Vivimos en una sociedad que premia lo visible, lo cuantificable, lo que se puede mostrar en una gráfica o subir a Instagram. Pero… ¿y si nuestras métricas estuvieran mal planteadas? ¿Y si la manera en la que evaluamos el éxito, la inteligencia, la riqueza o la fuerza estuviera desenfocada desde el inicio?

Medimos mal

La trampa de las métricas convencionales

Desde pequeños nos enseñan a medir:

  • La fuerza en kilos levantados o cuerpos esculpidos.
  • La inteligencia en notas, diplomas o tests de CI.
  • La riqueza en ceros en la cuenta bancaria, posesiones o estatus.

Y sin embargo, la vida real desmiente esa narrativa a diario.

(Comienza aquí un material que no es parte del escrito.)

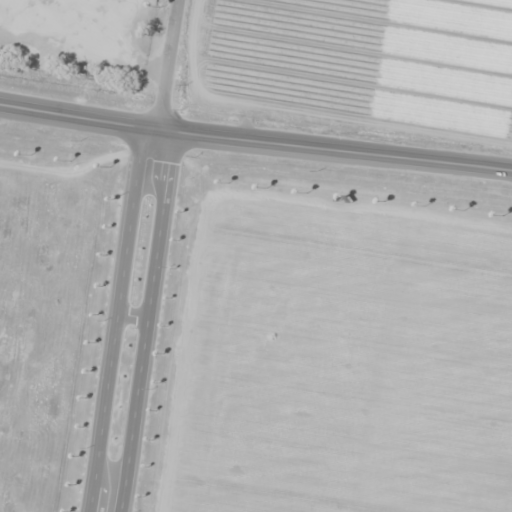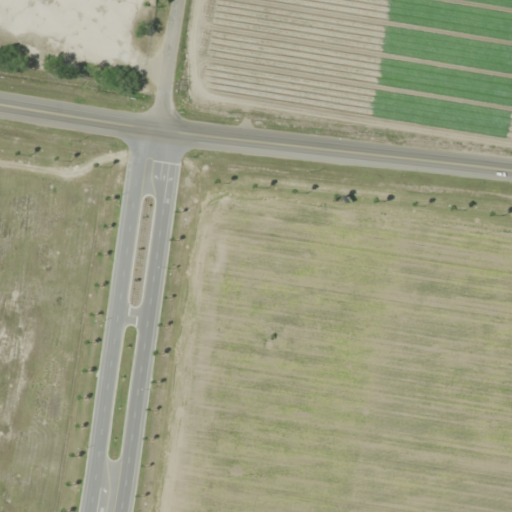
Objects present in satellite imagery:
road: (167, 66)
road: (255, 147)
road: (117, 319)
road: (147, 320)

Hay personas que han sostenido familias enteras en medio del caos emocional sin levantar una pesa en su vida. Otras que no pasaron de curso, pero hoy lideran equipos, empresas o movimientos. Hay quien no presume de coche, pero ha conseguido una riqueza interna basada en libertad, relaciones significativas y paz mental.

Entonces… ¿qué estamos midiendo?

Nuevas métricas para una vida con sentido

Como coach, he acompañado a muchas personas que aparentemente lo tenían “todo”, pero se sentían vacías, perdidas o atrapadas. ¿Por qué? Porque habían sido evaluadas (y se evaluaban a sí mismas) con los parámetros equivocados.

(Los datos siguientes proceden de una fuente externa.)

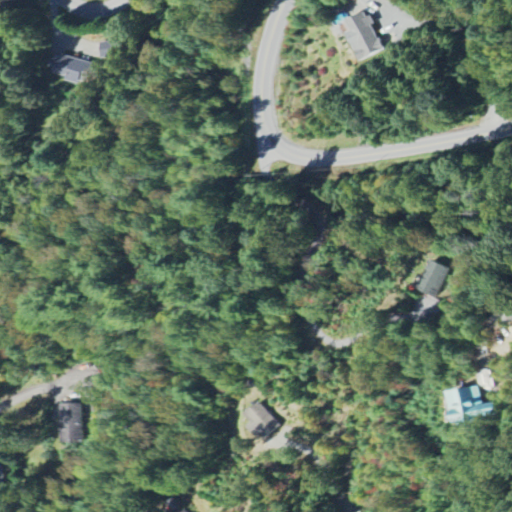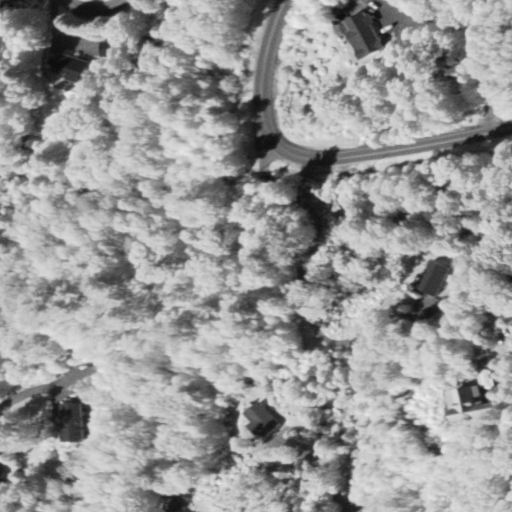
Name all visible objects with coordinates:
building: (364, 37)
road: (481, 47)
building: (113, 48)
road: (262, 91)
building: (430, 279)
road: (302, 284)
road: (481, 344)
building: (474, 406)
building: (261, 421)
building: (73, 423)
road: (348, 509)
building: (185, 510)
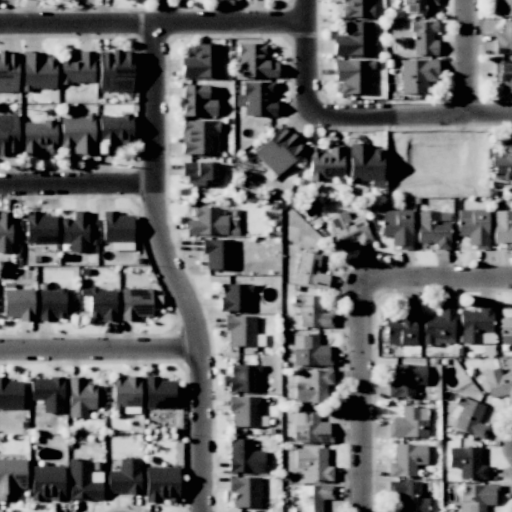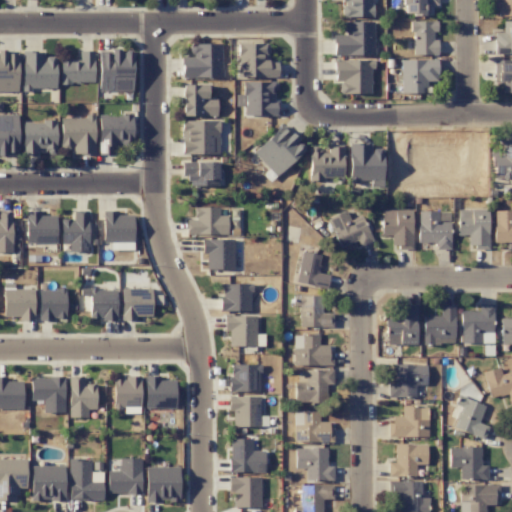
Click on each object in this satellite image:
building: (416, 7)
building: (503, 7)
building: (355, 8)
road: (154, 27)
building: (423, 37)
building: (503, 37)
building: (354, 39)
road: (309, 57)
road: (468, 57)
building: (201, 61)
building: (254, 61)
building: (77, 69)
building: (8, 70)
building: (114, 70)
building: (36, 71)
building: (416, 74)
building: (503, 74)
building: (352, 75)
building: (256, 99)
building: (196, 101)
road: (411, 115)
building: (112, 131)
building: (8, 134)
building: (77, 134)
building: (37, 137)
building: (199, 137)
building: (278, 150)
building: (325, 163)
building: (501, 163)
building: (365, 164)
building: (199, 173)
road: (78, 180)
building: (206, 222)
building: (502, 226)
building: (396, 227)
building: (473, 227)
building: (39, 228)
building: (433, 228)
building: (348, 229)
building: (117, 230)
building: (5, 231)
building: (75, 231)
building: (217, 253)
road: (170, 270)
building: (310, 271)
road: (438, 278)
building: (234, 297)
building: (17, 302)
building: (134, 303)
building: (51, 304)
building: (311, 312)
building: (438, 325)
building: (476, 325)
building: (401, 326)
building: (505, 329)
building: (242, 331)
road: (98, 348)
building: (309, 351)
building: (243, 377)
building: (406, 380)
building: (497, 383)
building: (312, 386)
building: (47, 393)
building: (158, 393)
building: (10, 394)
building: (125, 394)
road: (365, 395)
building: (79, 397)
building: (244, 410)
building: (468, 417)
building: (409, 422)
building: (309, 428)
building: (244, 456)
building: (406, 459)
building: (466, 462)
building: (312, 463)
building: (11, 477)
building: (124, 477)
building: (83, 481)
building: (46, 482)
building: (161, 483)
building: (244, 491)
building: (407, 495)
building: (313, 496)
building: (476, 497)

En coaching trabajamos con otras unidades de medida:

  • Fuerza emocional: capacidad de sostener el dolor sin romperte.
  • Inteligencia vital: saber quién eres y qué necesitas.
  • Riqueza real: vivir con sentido, amar sin miedo, dormir tranquilo.

Estos parámetros no se enseñan en la escuela. Pero cambian tu vida.

 ¿Qué parámetros estás usando tú?

Te invito a hacer una pausa.

Pregúntate con honestidad:

  • ¿Estoy midiendo mi vida con mis propios valores o con los de fuera?
  • ¿Qué métrica he heredado que ya no me sirve?
  • ¿Qué sí quiero medir a partir de ahora?

Porque lo que eliges medir… acaba guiando tus decisiones, tus prioridades y tu energía.

Coaching: redefinir lo que importa

El proceso de coaching no te impone nuevas métricas. Te acompaña a descubrir las tuyas propias, a separar el ruido del deseo real. Es una invitación a preguntarte: ¿Qué significa para mí tener éxito? ¿Qué es ser fuerte? ¿Qué es suficiente?

Y desde ahí, construir tu vida con otros ojos.

Si estás en un momento de replanteamiento, o simplemente quieres empezar a vivir desde tus propios criterios…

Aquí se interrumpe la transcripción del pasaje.